Collected data entries
++++++++++++++++++++
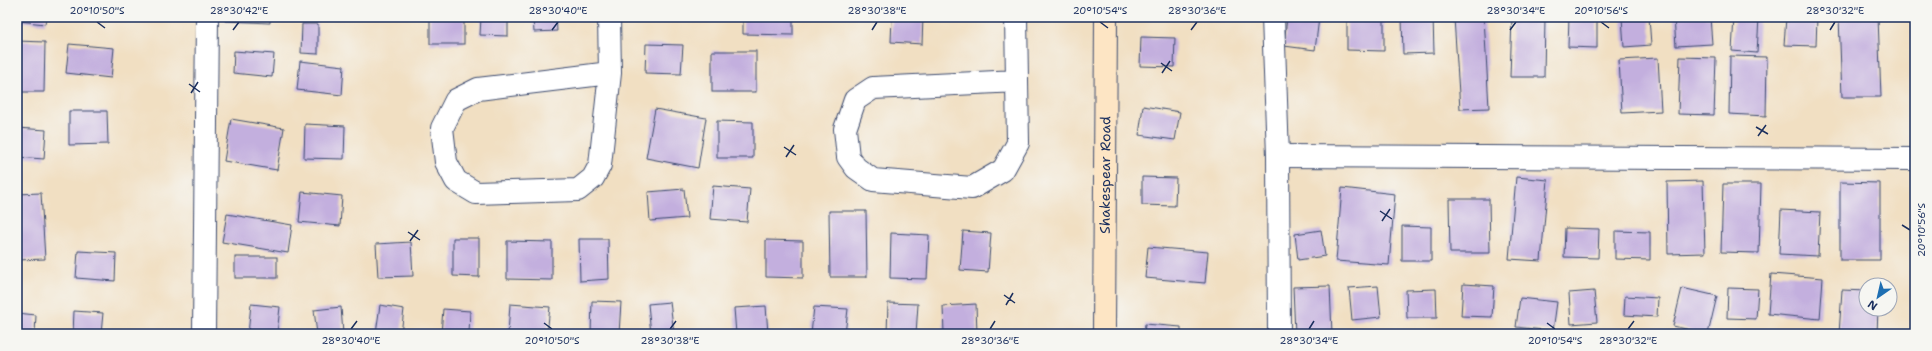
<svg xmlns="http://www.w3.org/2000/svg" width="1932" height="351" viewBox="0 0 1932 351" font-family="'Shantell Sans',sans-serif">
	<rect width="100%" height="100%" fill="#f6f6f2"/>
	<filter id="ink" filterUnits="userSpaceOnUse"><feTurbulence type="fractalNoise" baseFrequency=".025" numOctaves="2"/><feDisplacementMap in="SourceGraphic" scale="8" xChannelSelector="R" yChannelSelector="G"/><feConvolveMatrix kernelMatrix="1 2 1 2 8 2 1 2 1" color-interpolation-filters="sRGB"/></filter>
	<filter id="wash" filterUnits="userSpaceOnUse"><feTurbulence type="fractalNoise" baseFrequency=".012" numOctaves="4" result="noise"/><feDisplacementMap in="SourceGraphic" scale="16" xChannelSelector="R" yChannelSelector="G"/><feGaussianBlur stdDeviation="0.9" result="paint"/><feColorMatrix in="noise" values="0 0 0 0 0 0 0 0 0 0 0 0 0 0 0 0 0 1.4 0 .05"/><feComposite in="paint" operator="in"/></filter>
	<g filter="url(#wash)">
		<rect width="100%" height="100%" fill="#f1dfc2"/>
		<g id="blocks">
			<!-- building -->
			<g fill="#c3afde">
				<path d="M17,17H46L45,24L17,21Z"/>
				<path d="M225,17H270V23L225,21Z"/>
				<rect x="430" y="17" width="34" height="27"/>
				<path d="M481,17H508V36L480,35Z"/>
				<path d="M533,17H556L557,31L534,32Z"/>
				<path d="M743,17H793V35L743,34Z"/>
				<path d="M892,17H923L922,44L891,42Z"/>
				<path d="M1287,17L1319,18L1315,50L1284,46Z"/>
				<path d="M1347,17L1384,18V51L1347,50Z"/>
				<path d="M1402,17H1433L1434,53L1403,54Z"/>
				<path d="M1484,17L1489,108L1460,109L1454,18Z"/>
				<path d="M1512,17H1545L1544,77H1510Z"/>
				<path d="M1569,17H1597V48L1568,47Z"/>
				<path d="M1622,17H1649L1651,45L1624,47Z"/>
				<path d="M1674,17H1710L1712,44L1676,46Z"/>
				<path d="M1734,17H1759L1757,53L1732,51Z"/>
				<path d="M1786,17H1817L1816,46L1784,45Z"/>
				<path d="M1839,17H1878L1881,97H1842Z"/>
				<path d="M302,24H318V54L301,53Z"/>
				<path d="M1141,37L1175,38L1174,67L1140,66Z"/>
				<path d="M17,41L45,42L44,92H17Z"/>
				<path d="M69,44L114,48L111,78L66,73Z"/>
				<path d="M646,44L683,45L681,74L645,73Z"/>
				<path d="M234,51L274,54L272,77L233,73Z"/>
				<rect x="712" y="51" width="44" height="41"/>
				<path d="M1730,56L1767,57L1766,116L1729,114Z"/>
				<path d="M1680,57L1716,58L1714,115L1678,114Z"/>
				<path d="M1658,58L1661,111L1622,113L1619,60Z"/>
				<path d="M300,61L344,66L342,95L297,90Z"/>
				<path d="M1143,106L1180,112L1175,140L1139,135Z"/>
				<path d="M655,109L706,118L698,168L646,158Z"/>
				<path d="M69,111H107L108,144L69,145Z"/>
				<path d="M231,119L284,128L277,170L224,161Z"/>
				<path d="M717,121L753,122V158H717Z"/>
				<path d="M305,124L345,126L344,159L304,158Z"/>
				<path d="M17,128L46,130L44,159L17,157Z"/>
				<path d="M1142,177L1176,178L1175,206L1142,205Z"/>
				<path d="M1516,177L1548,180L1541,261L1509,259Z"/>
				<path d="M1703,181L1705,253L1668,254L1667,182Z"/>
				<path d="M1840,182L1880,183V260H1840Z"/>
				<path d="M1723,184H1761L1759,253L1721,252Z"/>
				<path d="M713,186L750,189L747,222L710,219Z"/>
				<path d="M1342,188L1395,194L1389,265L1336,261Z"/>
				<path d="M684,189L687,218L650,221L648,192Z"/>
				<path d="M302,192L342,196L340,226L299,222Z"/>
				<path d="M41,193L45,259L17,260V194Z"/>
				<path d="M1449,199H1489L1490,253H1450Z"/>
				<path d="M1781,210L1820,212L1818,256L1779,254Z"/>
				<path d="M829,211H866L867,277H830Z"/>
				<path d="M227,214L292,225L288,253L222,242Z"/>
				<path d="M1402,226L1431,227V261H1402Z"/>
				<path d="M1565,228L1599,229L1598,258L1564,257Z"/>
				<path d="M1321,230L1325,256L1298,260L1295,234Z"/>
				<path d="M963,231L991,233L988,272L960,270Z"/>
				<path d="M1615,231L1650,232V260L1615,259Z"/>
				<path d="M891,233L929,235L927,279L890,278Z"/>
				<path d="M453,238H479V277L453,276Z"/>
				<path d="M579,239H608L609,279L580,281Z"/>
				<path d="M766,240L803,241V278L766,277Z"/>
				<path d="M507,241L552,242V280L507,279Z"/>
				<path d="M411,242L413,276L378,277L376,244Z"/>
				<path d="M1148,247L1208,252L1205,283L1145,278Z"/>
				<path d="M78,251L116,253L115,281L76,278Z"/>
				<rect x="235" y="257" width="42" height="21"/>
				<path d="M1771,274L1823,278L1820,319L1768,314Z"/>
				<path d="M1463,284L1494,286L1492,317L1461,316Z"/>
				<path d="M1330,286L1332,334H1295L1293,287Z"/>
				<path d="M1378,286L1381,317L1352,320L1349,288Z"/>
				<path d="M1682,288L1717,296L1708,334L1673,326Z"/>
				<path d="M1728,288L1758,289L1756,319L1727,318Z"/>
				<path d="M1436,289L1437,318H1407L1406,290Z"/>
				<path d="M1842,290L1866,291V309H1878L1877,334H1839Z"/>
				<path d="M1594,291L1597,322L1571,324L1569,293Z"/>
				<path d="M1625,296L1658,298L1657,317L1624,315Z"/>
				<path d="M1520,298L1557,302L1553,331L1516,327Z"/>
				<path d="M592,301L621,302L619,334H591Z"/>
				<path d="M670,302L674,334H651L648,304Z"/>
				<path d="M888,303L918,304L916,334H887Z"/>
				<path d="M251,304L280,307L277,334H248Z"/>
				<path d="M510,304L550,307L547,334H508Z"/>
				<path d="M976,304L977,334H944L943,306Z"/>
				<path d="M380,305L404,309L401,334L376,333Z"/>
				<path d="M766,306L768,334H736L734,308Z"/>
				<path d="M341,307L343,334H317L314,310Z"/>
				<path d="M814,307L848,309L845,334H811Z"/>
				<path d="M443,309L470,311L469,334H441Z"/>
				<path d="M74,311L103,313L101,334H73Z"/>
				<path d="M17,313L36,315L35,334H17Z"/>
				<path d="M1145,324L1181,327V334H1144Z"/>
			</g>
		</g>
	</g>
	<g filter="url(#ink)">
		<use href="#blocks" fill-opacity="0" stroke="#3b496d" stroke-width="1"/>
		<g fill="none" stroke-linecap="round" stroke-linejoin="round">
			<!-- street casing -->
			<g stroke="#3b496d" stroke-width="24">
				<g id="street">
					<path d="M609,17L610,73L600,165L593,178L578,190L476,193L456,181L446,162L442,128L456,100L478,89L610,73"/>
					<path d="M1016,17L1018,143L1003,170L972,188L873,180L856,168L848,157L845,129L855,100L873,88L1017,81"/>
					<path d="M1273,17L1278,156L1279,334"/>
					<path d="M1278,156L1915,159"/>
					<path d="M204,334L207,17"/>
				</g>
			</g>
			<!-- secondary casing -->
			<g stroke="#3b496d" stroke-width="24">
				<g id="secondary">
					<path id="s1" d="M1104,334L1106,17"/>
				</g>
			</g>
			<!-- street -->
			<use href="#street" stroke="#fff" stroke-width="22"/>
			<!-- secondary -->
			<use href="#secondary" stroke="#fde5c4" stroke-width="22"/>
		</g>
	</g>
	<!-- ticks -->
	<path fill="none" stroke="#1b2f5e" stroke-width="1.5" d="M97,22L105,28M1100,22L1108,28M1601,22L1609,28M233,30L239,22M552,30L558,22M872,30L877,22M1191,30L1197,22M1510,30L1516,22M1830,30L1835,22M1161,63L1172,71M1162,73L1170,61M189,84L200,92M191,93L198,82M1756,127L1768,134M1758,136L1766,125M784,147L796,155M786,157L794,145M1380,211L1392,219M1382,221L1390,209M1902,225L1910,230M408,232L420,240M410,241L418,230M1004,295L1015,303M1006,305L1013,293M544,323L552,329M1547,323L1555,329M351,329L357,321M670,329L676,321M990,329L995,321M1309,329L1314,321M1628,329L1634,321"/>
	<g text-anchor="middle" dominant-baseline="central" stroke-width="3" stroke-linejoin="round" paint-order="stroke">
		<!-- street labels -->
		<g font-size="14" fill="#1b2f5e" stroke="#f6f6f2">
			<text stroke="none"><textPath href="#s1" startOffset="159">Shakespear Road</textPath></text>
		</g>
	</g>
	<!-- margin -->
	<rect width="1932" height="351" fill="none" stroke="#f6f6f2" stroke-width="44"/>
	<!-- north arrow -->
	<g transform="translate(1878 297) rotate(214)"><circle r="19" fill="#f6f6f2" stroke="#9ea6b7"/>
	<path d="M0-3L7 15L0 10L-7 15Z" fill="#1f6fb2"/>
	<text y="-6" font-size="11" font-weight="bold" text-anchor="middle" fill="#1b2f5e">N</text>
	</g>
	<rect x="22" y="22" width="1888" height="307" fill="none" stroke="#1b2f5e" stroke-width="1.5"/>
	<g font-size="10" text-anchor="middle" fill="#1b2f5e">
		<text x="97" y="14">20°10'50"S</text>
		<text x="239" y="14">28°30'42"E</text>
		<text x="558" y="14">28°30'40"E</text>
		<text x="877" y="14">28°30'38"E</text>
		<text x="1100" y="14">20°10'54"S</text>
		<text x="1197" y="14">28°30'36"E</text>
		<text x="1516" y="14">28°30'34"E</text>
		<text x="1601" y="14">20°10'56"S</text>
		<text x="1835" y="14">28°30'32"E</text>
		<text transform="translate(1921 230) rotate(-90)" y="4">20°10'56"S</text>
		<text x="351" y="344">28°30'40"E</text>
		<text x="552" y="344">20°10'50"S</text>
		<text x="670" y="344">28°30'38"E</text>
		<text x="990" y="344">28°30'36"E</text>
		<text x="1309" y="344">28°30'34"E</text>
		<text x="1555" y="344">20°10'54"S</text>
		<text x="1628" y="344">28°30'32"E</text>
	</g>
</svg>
++++++++++++++++++++
Work task:
Scan the records for lines that hold "anchor", and reproduce each one you find.

Exercise output:
	<g text-anchor="middle" dominant-baseline="central" stroke-width="3" stroke-linejoin="round" paint-order="stroke">
	<text y="-6" font-size="11" font-weight="bold" text-anchor="middle" fill="#1b2f5e">N</text>
	<g font-size="10" text-anchor="middle" fill="#1b2f5e">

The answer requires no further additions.